In Quasi-quotations, again , @Jan announced a new library(strings)
, defining dedent_string/3
, interpolate_string/4
, string/4
. I decided to port the Python test cases (because there are a lot of corner cases) and in the process discovered some subtle issues.
(Prologue: I’m proposing we follow Python’s semantics for some things because there’s a lot of practical experience there, and there’s a lot of discussion over any new feature.)
Let’s start with splitlines
, which isn’t yet in the library, but probably should be (and should be spelled split_lines
). The related Python function is str.splitlines([
keepends])
, which allows a much larger list of line separators than just "\n"
. In addition, with the keepends argument, the caller can control whether or not to keep the end-of-line characters.
The Python splitlines
method returns an empty list for the empty string, and a terminal line break does not result in an extra line:
>>> "".splitlines()
[]
>>> "\n".splitlines()
[""]
>>> "One line\n".splitlines()
["One line"]
On the other hand, split("\n")
– which is essentially the same as SWI-Prolog’s split_string(Str, "\n", "", Lines)
– gives:
>>> "".split("\n")
[""]
>>> "\n".split("\n")
["", ""]
>>> "Two lines\n".split("\n")
["Two lines", ""]
Because dedent_string
and indent_string
split the string into lines, it’s important that we decide how to do this splitting.

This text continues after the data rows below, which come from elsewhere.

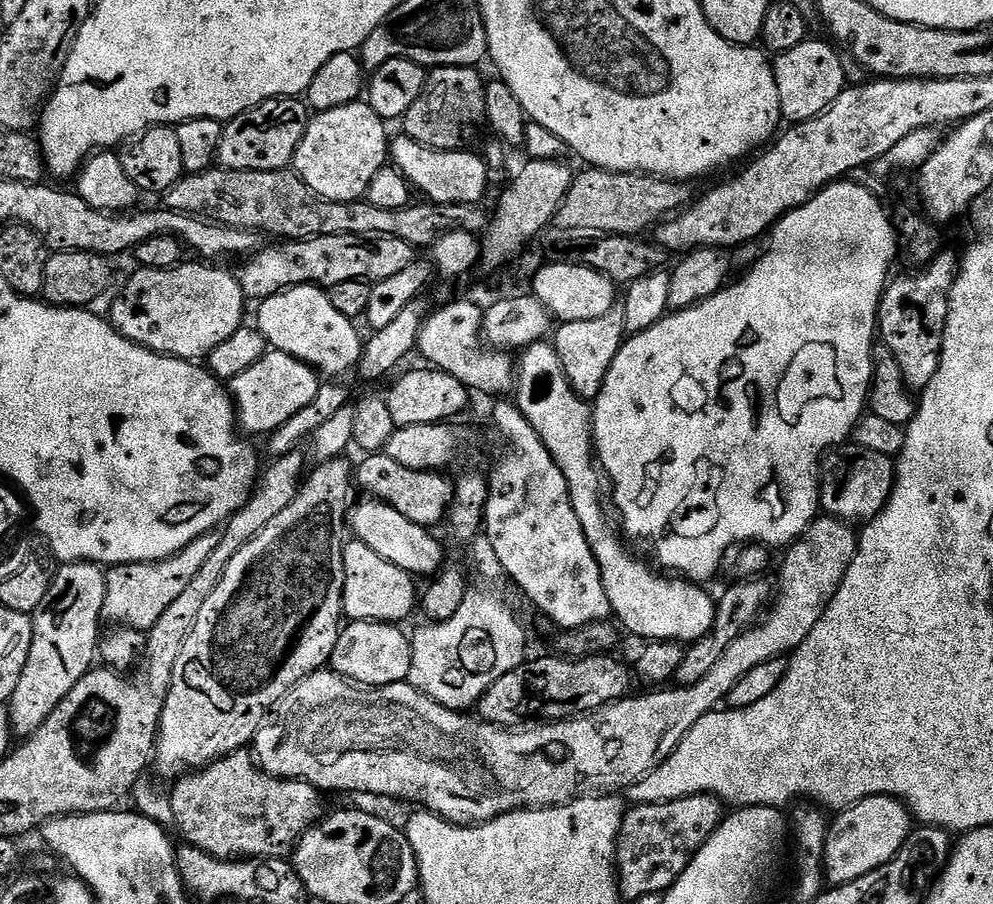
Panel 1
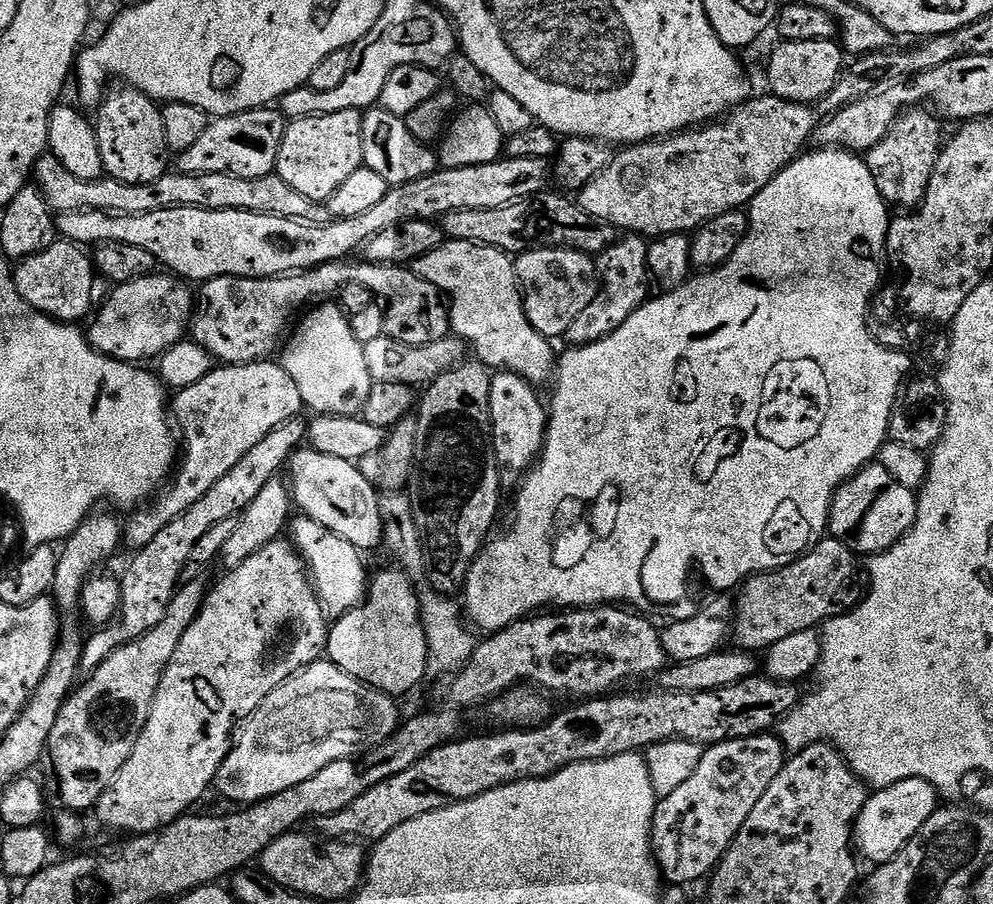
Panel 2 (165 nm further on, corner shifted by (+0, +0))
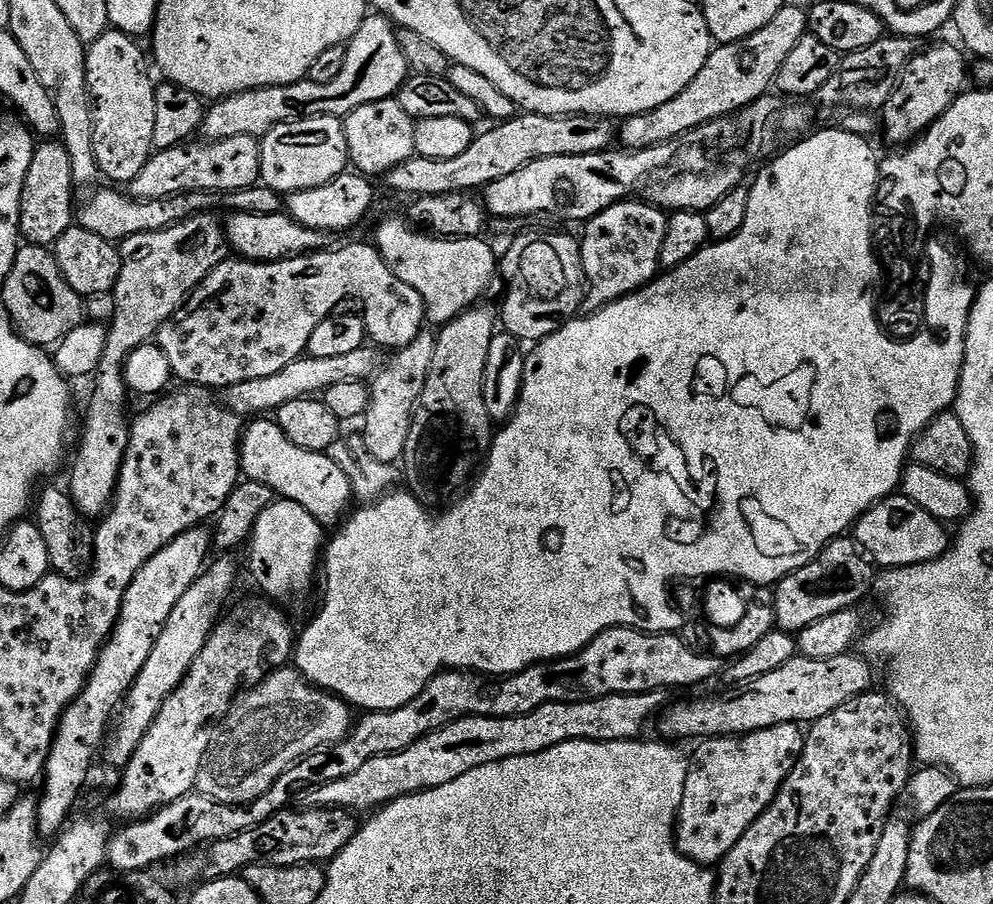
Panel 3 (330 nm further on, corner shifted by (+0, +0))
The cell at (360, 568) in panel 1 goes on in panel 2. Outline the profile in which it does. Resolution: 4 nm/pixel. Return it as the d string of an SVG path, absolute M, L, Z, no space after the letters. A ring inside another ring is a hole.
M303 514L291 521L290 539L304 559L312 587L315 588L316 597L322 606L322 614L329 622L341 620L350 609L364 602L364 597L368 594L370 572L364 569L365 557L359 548L346 542L346 538L338 538L334 530L326 530L326 526Z

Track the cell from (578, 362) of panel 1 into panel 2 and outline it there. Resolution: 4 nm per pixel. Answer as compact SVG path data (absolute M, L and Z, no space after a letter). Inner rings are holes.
M624 234L617 238L607 250L595 257L600 289L597 291L594 302L590 302L590 306L586 306L586 310L582 310L582 314L578 314L578 319L570 325L570 330L566 330L563 339L571 347L581 348L614 334L614 330L618 330L618 326L622 326L622 322L626 322L630 314L637 312L646 303L650 296L648 246L649 241L645 237Z

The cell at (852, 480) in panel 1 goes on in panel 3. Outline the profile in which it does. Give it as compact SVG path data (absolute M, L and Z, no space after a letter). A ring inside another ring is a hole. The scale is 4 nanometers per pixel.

I propose that we add split_lines/2
and split_lines_with_ends/2
predicates and use those in dedent_string
and indent_string
.
There is an additional item with dedent/indent – how to handle empty lines (that is lines, with only whitespace). I propose following the Python semantics: ignoring empty lines when determining the dedent and of not indenting them (the latter can be changed by specifying a predicate that controls which lines are indented). For dedent, my experience is that this works nicely with multi-line strings in source code.